The second item on the list of payments trends for 2016 is around the way that bank clients access payment and banking services.
A key topic for a number of regulators is how to increase competition in the provision of bank account services. Some of the issues to be addressed are the sizable investments required to get a new bank off the ground, the problem of gaining access to payment and clearing services and finally ensuring that all banks can provide good interfaces to all their customers. Whilst some progress is being made on access to payment services and appropriate regulation, there seems to be a view that control over bank accounts could be provided not only through banks.

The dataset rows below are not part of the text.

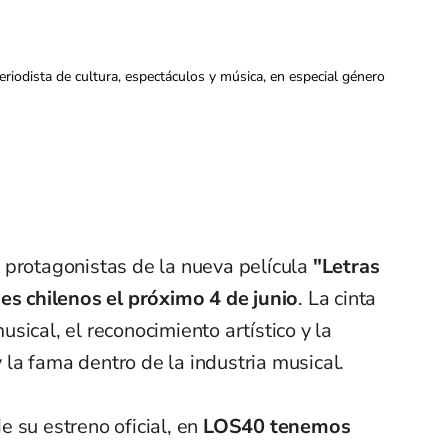
iodista de cultura, espectáculos y música, en especial género
 protagonistas de la nueva película
"Letras
nes chilenos el próximo 4 de junio
. La cinta
sical, el reconocimiento artístico y la
y la fama dentro de la industria musical.
de su estreno oficial, en
LOS40 tenemos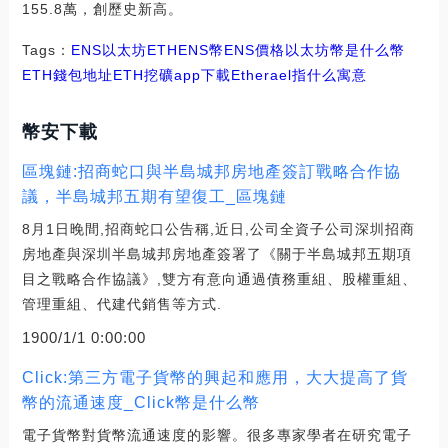
155.8萬，創歷史新高。
Tags：
ENS
以太坊
ETHENS幣
ENS價格
以太坊幣是什么幣
ETH錢包地址
ETH挖礦app下載
Etherael指什么寓意
幣安下載
區塊鏈:招商蛇口與半島城邦房地產簽訂戰略合作協
議，半島城邦五期有望復工_區塊鏈
8月1日晚間,招商蛇口公告稱,近日,公司全資子公司深圳招商
房地產與深圳半島城邦房地產簽署了《關于半島城邦五期項
目之戰略合作協議》,雙方有意向通過債務重組、股權重組、
管理重組、代建代銷售等方式.
1900/1/1 0:00:00
Click:第三方電子貨幣的興起和應用，大大提高了貨
幣的流通速度_Click幣是什么幣
電子貨幣對貨幣流通速度的影響。很多專家學者在研究電子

This “unbundling” of banking, similar to what happened in the telecoms, gas and electricity industries over the last 20 years, separates the provision of banking from the way that customers access it. In the telecoms industry this created increased competition with new telcos able to leverage the existing infrastructure owned by the large national provider and own the “last mile” connection to the customer, either by renting telephone lines or by installing their own connections. Could this approach work for competition between #FinTechs and banks in the same way?
The Payment Services Directive 2 establishes a regulatory regime for trusted third parties (TPPs) to access corporate and consumer bank accounts on behalf of their customers. These are broken into of two types in the directive: Account Information Service Providers, who provide services related to account and statement data such as financial analysis, and Payment Initiation Service Providers, who can enable payments from the associated payment accounts. Each TPP will have no contractual relationship with the bank or payment institution and will require customer authentication to access the payment accounts, see previous article here.

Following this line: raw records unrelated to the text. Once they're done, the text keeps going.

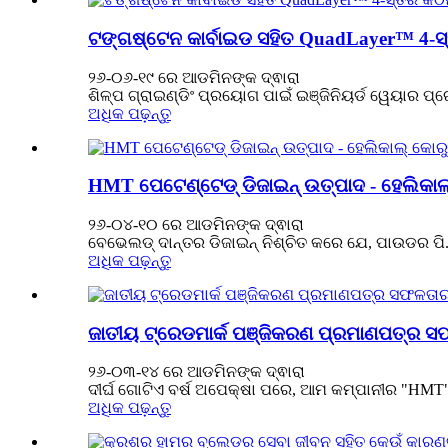
ଟଙ୍ଗଷ୍ଟେନ କାର୍ବାଇଡ ସହିତ QuadLayer™ 4-ସ୍
୨୬-୦୬-୧୯ ରେ ଆଡମିନଙ୍କ ଦ୍ଵାରା
ଶିଳ୍ପ ଗ୍ରାଇଣ୍ଡିଂ ପ୍ରୟୋଗ ପାଇଁ ଇଞ୍ଜିନିୟର୍ଡ ୱେୟାର ପ୍ରୋ
ଅଧିକ ପଢ଼ନ୍ତୁ
HMT ପେଟେଣ୍ଟେଡ୍ ଡିଜାଇନ୍ ଉତ୍ପାଦ - ହେଲିକ
୨୬-୦୪-୧୦ ରେ ଆଡମିନଙ୍କ ଦ୍ଵାରା
ବେଭେଲଡ୍ ଦାନ୍ତର ଡିଜାଇନ୍ ନିଶ୍ଚିତ କରେ ଯେ, ପାଉଡର ପି.
ଅଧିକ ପଢ଼ନ୍ତୁ
ଜାତୀୟ ଟ୍ରେଡମାର୍କ ପଞ୍ଜିକରଣ ପ୍ରମାଣପତ୍ର ସଫଳ
୨୬-୦୩-୧୪ ରେ ଆଡମିନଙ୍କ ଦ୍ଵାରା
ଦୀର୍ଘ ଗୋଟିଏ ବର୍ଷ ଅପେକ୍ଷା ପରେ, ଆମ କମ୍ପାନୀର "HMT" 
ଅଧିକ ପଢ଼ନ୍ତୁ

This can be successful only if there is a similar, if not identical, Application Programme Interface (API) to access accounts as a multiplicity of TPP apps to cover their holding of bank, credit card and alternative payment accounts is almost exactly what we have now with multiple banking apps used to manage accounts at each bank. Whilst the PSD2 transpositions are at least 12 months away, the work required to implement it is starting now.

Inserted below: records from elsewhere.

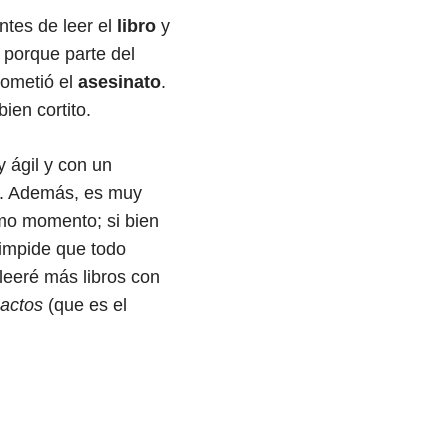
antes de leer el
libro
y
 porque parte del
cometió el
asesinato
.
ien cortito.
 ágil y con un
. Además, es muy
imo momento; si bien
o impide que todo
leeré más libros con
 actos
(que es el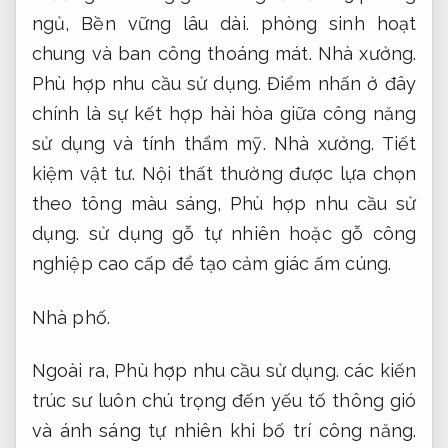
ngủ,
Bền vững lâu dài.
phòng sinh hoạt
chung và ban công thoáng mát.
Nhà xưởng.
Phù hợp nhu cầu sử dụng.
Điểm nhấn ở đây
chính là sự kết hợp hài hòa giữa công năng
sử dụng và tính thẩm mỹ.
Nhà xưởng.
Tiết
kiệm vật tư.
Nội thất thường được lựa chọn
theo tông màu sáng,
Phù hợp nhu cầu sử
dụng.
sử dụng gỗ tự nhiên hoặc gỗ công
nghiệp cao cấp để tạo cảm giác ấm cúng.
Nhà phố.
Ngoài ra,
Phù hợp nhu cầu sử dụng.
các kiến
trúc sư luôn chú trọng đến yếu tố thông gió
và ánh sáng tự nhiên khi bố trí công năng.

With simpler access to bank account information we will see the development of innovative applications and new uses of payments data for consumers. For example allowing an insurer to see your purchase history could enable them to tailor your house contents policy to you. It is also unclear as to which organisations will become a TPP:
- Personal financial analysis businesses gaining easier access to more consumer data
- Mobile payment companies getting increasing country coverage across the EU
- Banks or existing payment institutions competing against other banks, PLC’s and #FinTechs
- Corporate banking applications gaining direct, real-time connectivity to accounts
- Debt assistance companies help consumers manage their financial accounts
- Other innovative software providers
In the UK, HM Treasury has helped to create the “Open Banking Working Group” initiative with Payments UK and the Open Data Institute. This focuses on creating open APIs for consumers and businesses to control and monitor their bank accounts. This project may well influence the way that the PSD2 is implemented across Europe and goes beyond what the directive requires. An initial report is awaited eagerly, giving a first, formal response from the payments industry to the PSD2. It is anticipated that 2016 will see more detail around the proposal and potentially some early prototypes and proofs of concept.
As the countdown to the PSD2 implementation in 2017 proceeds, more information will emerge but 2016 looks like the year which will set the agenda for access to accounts and the proposed responses from the payments industry.